(Rendered images with source text)

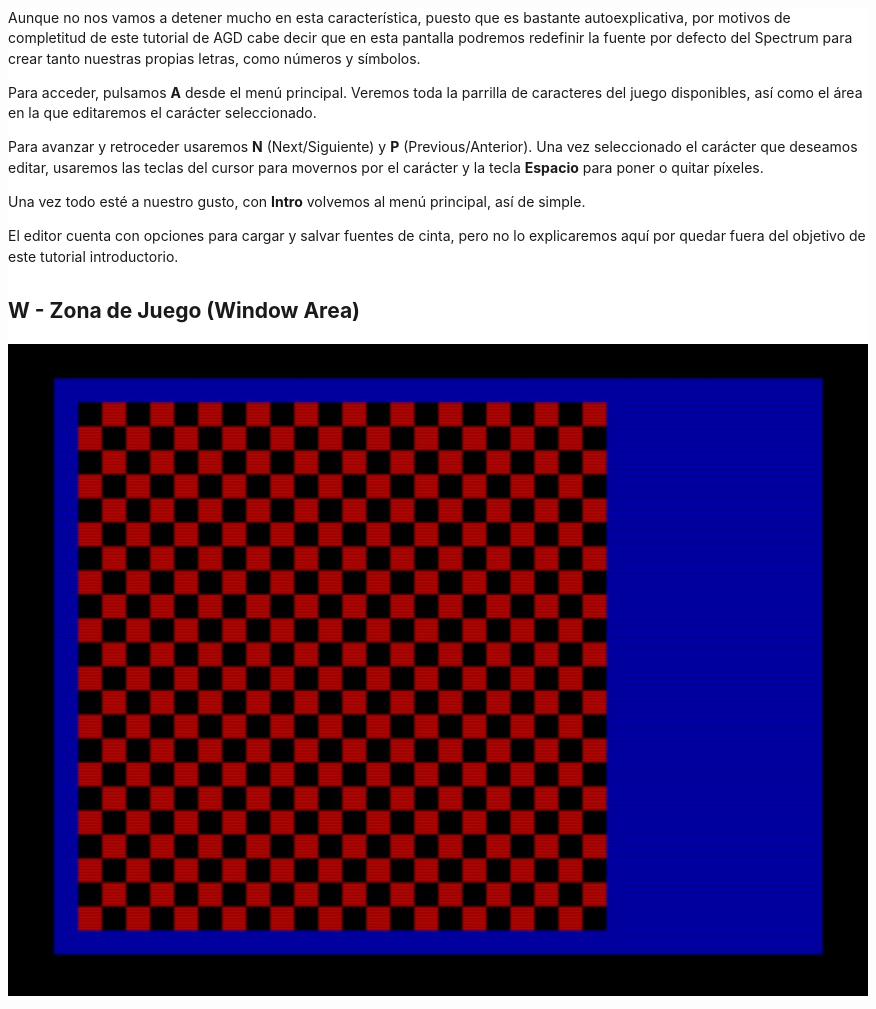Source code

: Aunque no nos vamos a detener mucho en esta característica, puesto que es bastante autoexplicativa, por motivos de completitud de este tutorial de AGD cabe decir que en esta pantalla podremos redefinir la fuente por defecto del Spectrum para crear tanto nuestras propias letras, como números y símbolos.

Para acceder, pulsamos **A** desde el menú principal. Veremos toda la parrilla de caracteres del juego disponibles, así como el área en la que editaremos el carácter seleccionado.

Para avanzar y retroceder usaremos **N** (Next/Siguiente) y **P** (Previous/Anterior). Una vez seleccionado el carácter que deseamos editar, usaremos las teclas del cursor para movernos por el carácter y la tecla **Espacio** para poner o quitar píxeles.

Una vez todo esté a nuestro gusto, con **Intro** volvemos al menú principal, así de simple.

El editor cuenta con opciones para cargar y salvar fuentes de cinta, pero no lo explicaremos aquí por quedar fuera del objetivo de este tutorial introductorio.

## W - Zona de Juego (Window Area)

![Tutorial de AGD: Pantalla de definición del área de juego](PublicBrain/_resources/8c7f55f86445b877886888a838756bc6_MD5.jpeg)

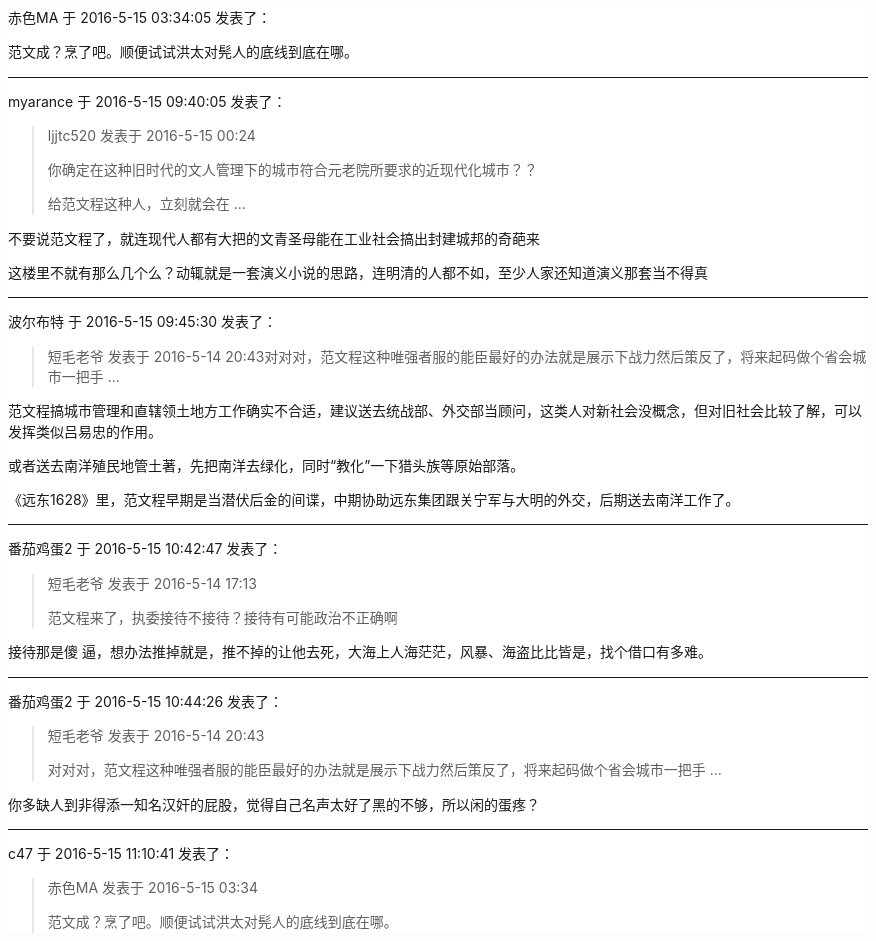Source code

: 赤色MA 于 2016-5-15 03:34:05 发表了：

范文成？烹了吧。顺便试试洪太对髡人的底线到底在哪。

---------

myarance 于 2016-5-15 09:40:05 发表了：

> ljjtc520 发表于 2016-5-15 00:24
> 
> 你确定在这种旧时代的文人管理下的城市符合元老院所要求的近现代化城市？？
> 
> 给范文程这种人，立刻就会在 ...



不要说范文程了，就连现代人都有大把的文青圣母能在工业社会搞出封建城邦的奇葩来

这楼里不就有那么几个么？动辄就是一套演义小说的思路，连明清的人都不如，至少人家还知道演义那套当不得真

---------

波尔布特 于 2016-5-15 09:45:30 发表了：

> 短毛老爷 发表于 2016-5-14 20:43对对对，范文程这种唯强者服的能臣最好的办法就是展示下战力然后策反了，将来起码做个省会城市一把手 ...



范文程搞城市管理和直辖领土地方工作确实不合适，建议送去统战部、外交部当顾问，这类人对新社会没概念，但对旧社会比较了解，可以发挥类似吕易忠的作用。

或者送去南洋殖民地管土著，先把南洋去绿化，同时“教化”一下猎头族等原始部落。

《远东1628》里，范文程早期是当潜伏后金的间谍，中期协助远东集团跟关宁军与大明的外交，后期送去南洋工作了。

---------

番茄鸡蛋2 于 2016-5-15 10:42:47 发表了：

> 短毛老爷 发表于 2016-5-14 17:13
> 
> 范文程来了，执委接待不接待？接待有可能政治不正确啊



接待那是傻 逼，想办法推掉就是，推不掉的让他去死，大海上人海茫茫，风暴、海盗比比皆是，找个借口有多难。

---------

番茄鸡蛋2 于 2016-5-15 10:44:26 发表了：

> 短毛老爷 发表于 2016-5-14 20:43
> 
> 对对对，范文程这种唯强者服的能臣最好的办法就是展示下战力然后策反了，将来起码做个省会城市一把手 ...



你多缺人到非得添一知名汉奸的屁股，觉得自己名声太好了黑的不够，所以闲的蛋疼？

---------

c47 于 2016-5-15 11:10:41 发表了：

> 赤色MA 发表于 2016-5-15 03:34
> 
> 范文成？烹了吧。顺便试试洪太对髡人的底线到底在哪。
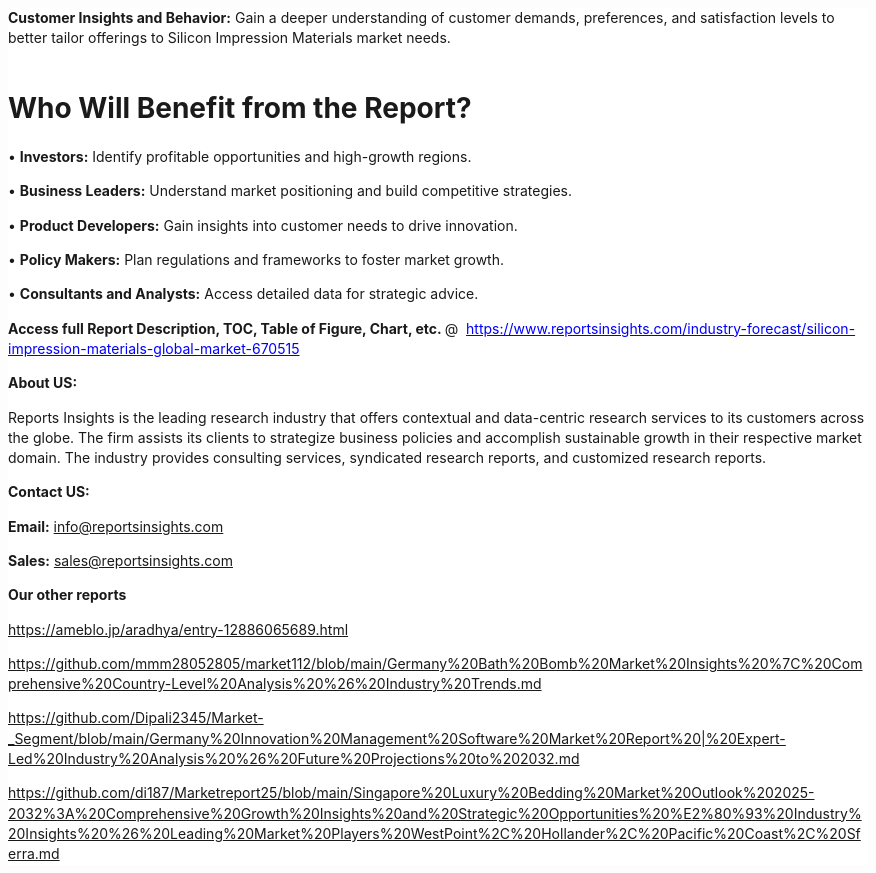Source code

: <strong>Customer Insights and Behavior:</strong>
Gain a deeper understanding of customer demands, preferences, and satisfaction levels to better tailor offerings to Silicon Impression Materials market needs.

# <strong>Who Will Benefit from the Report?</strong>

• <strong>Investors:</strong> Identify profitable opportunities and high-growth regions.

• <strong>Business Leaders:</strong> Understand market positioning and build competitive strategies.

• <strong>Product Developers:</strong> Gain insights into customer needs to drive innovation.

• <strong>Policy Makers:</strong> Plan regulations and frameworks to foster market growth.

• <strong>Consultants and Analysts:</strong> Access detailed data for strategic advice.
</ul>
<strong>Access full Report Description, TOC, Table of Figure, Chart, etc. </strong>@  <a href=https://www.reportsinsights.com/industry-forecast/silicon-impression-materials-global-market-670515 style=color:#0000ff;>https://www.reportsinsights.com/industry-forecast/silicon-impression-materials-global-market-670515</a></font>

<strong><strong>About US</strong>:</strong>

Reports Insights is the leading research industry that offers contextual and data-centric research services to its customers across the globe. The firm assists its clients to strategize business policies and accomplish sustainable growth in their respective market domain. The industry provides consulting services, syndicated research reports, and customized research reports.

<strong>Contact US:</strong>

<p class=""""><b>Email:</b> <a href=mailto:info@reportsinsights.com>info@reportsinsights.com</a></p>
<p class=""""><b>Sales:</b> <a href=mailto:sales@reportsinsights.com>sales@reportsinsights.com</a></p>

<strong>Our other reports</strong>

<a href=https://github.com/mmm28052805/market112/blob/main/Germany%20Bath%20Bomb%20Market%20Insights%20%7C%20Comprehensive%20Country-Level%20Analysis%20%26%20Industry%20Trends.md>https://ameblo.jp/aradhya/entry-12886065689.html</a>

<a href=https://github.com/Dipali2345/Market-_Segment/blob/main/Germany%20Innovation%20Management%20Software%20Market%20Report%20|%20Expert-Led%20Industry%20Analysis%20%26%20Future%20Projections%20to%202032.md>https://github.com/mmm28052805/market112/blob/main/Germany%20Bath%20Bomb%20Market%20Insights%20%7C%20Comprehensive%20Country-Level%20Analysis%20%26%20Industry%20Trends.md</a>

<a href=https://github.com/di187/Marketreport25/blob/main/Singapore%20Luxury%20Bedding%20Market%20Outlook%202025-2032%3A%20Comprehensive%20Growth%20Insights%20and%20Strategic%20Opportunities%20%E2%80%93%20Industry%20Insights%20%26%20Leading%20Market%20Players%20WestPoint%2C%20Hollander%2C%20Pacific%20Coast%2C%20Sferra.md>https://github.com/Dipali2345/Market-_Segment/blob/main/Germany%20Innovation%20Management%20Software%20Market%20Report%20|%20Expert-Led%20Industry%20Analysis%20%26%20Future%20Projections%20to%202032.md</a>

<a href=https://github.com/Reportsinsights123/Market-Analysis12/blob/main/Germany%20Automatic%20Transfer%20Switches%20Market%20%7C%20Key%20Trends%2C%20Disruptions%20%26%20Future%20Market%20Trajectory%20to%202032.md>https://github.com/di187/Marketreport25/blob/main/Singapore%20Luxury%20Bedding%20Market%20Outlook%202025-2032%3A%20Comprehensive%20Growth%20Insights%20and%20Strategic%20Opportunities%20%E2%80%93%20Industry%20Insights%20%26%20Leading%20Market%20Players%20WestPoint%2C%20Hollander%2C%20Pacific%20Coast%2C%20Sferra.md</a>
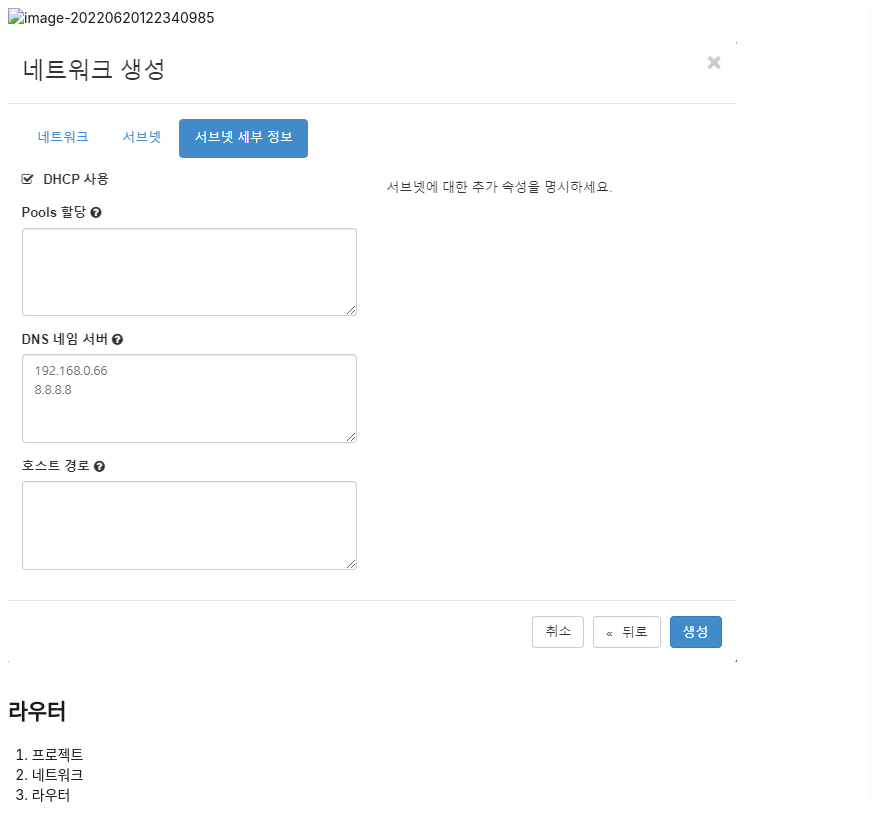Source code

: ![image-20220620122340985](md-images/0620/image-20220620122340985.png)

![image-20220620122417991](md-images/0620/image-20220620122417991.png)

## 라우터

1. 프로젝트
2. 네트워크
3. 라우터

* _TASK DIRECTIONS_
A word-for-word copy of the entries above is needed, with every picture dropped.

* _TASK SOLUTION_
Source code

: Aunque no nos vamos a detener mucho en esta característica, puesto que es bastante autoexplicativa, por motivos de completitud de este tutorial de AGD cabe decir que en esta pantalla podremos redefinir la fuente por defecto del Spectrum para crear tanto nuestras propias letras, como números y símbolos.

Para acceder, pulsamos **A** desde el menú principal. Veremos toda la parrilla de caracteres del juego disponibles, así como el área en la que editaremos el carácter seleccionado.

Para avanzar y retroceder usaremos **N** (Next/Siguiente) y **P** (Previous/Anterior). Una vez seleccionado el carácter que deseamos editar, usaremos las teclas del cursor para movernos por el carácter y la tecla **Espacio** para poner o quitar píxeles.

Una vez todo esté a nuestro gusto, con **Intro** volvemos al menú principal, así de simple.

El editor cuenta con opciones para cargar y salvar fuentes de cinta, pero no lo explicaremos aquí por quedar fuera del objetivo de este tutorial introductorio.

## W - Zona de Juego (Window Area)

![Tutorial de AGD: Pantalla de definición del área de juego](PublicBrain/_resources/8c7f55f86445b877886888a838756bc6_MD5.jpeg)

Source code

: 赤色MA 于 2016-5-15 03:34:05 发表了：

范文成？烹了吧。顺便试试洪太对髡人的底线到底在哪。

---------

myarance 于 2016-5-15 09:40:05 发表了：

> ljjtc520 发表于 2016-5-15 00:24
> 
> 你确定在这种旧时代的文人管理下的城市符合元老院所要求的近现代化城市？？
> 
> 给范文程这种人，立刻就会在 ...



不要说范文程了，就连现代人都有大把的文青圣母能在工业社会搞出封建城邦的奇葩来

这楼里不就有那么几个么？动辄就是一套演义小说的思路，连明清的人都不如，至少人家还知道演义那套当不得真

---------

波尔布特 于 2016-5-15 09:45:30 发表了：

> 短毛老爷 发表于 2016-5-14 20:43对对对，范文程这种唯强者服的能臣最好的办法就是展示下战力然后策反了，将来起码做个省会城市一把手 ...



范文程搞城市管理和直辖领土地方工作确实不合适，建议送去统战部、外交部当顾问，这类人对新社会没概念，但对旧社会比较了解，可以发挥类似吕易忠的作用。

或者送去南洋殖民地管土著，先把南洋去绿化，同时“教化”一下猎头族等原始部落。

《远东1628》里，范文程早期是当潜伏后金的间谍，中期协助远东集团跟关宁军与大明的外交，后期送去南洋工作了。

---------

番茄鸡蛋2 于 2016-5-15 10:42:47 发表了：

> 短毛老爷 发表于 2016-5-14 17:13
> 
> 范文程来了，执委接待不接待？接待有可能政治不正确啊



接待那是傻 逼，想办法推掉就是，推不掉的让他去死，大海上人海茫茫，风暴、海盗比比皆是，找个借口有多难。

---------

番茄鸡蛋2 于 2016-5-15 10:44:26 发表了：

> 短毛老爷 发表于 2016-5-14 20:43
> 
> 对对对，范文程这种唯强者服的能臣最好的办法就是展示下战力然后策反了，将来起码做个省会城市一把手 ...



你多缺人到非得添一知名汉奸的屁股，觉得自己名声太好了黑的不够，所以闲的蛋疼？

---------

c47 于 2016-5-15 11:10:41 发表了：

> 赤色MA 发表于 2016-5-15 03:34
> 
> 范文成？烹了吧。顺便试试洪太对髡人的底线到底在哪。
Source code

: <strong>Customer Insights and Behavior:</strong>
Gain a deeper understanding of customer demands, preferences, and satisfaction levels to better tailor offerings to Silicon Impression Materials market needs.

# <strong>Who Will Benefit from the Report?</strong>

• <strong>Investors:</strong> Identify profitable opportunities and high-growth regions.

• <strong>Business Leaders:</strong> Understand market positioning and build competitive strategies.

• <strong>Product Developers:</strong> Gain insights into customer needs to drive innovation.

• <strong>Policy Makers:</strong> Plan regulations and frameworks to foster market growth.

• <strong>Consultants and Analysts:</strong> Access detailed data for strategic advice.
</ul>
<strong>Access full Report Description, TOC, Table of Figure, Chart, etc. </strong>@  <a href=https://www.reportsinsights.com/industry-forecast/silicon-impression-materials-global-market-670515 style=color:#0000ff;>https://www.reportsinsights.com/industry-forecast/silicon-impression-materials-global-market-670515</a></font>

<strong><strong>About US</strong>:</strong>

Reports Insights is the leading research industry that offers contextual and data-centric research services to its customers across the globe. The firm assists its clients to strategize business policies and accomplish sustainable growth in their respective market domain. The industry provides consulting services, syndicated research reports, and customized research reports.

<strong>Contact US:</strong>

<p class=""""><b>Email:</b> <a href=mailto:info@reportsinsights.com>info@reportsinsights.com</a></p>
<p class=""""><b>Sales:</b> <a href=mailto:sales@reportsinsights.com>sales@reportsinsights.com</a></p>

<strong>Our other reports</strong>

<a href=https://github.com/mmm28052805/market112/blob/main/Germany%20Bath%20Bomb%20Market%20Insights%20%7C%20Comprehensive%20Country-Level%20Analysis%20%26%20Industry%20Trends.md>https://ameblo.jp/aradhya/entry-12886065689.html</a>

<a href=https://github.com/Dipali2345/Market-_Segment/blob/main/Germany%20Innovation%20Management%20Software%20Market%20Report%20|%20Expert-Led%20Industry%20Analysis%20%26%20Future%20Projections%20to%202032.md>https://github.com/mmm28052805/market112/blob/main/Germany%20Bath%20Bomb%20Market%20Insights%20%7C%20Comprehensive%20Country-Level%20Analysis%20%26%20Industry%20Trends.md</a>

<a href=https://github.com/di187/Marketreport25/blob/main/Singapore%20Luxury%20Bedding%20Market%20Outlook%202025-2032%3A%20Comprehensive%20Growth%20Insights%20and%20Strategic%20Opportunities%20%E2%80%93%20Industry%20Insights%20%26%20Leading%20Market%20Players%20WestPoint%2C%20Hollander%2C%20Pacific%20Coast%2C%20Sferra.md>https://github.com/Dipali2345/Market-_Segment/blob/main/Germany%20Innovation%20Management%20Software%20Market%20Report%20|%20Expert-Led%20Industry%20Analysis%20%26%20Future%20Projections%20to%202032.md</a>

<a href=https://github.com/Reportsinsights123/Market-Analysis12/blob/main/Germany%20Automatic%20Transfer%20Switches%20Market%20%7C%20Key%20Trends%2C%20Disruptions%20%26%20Future%20Market%20Trajectory%20to%202032.md>https://github.com/di187/Marketreport25/blob/main/Singapore%20Luxury%20Bedding%20Market%20Outlook%202025-2032%3A%20Comprehensive%20Growth%20Insights%20and%20Strategic%20Opportunities%20%E2%80%93%20Industry%20Insights%20%26%20Leading%20Market%20Players%20WestPoint%2C%20Hollander%2C%20Pacific%20Coast%2C%20Sferra.md</a>
Source code

: ![image-20220620122340985](md-images/0620/image-20220620122340985.png)

![image-20220620122417991](md-images/0620/image-20220620122417991.png)

## 라우터

1. 프로젝트
2. 네트워크
3. 라우터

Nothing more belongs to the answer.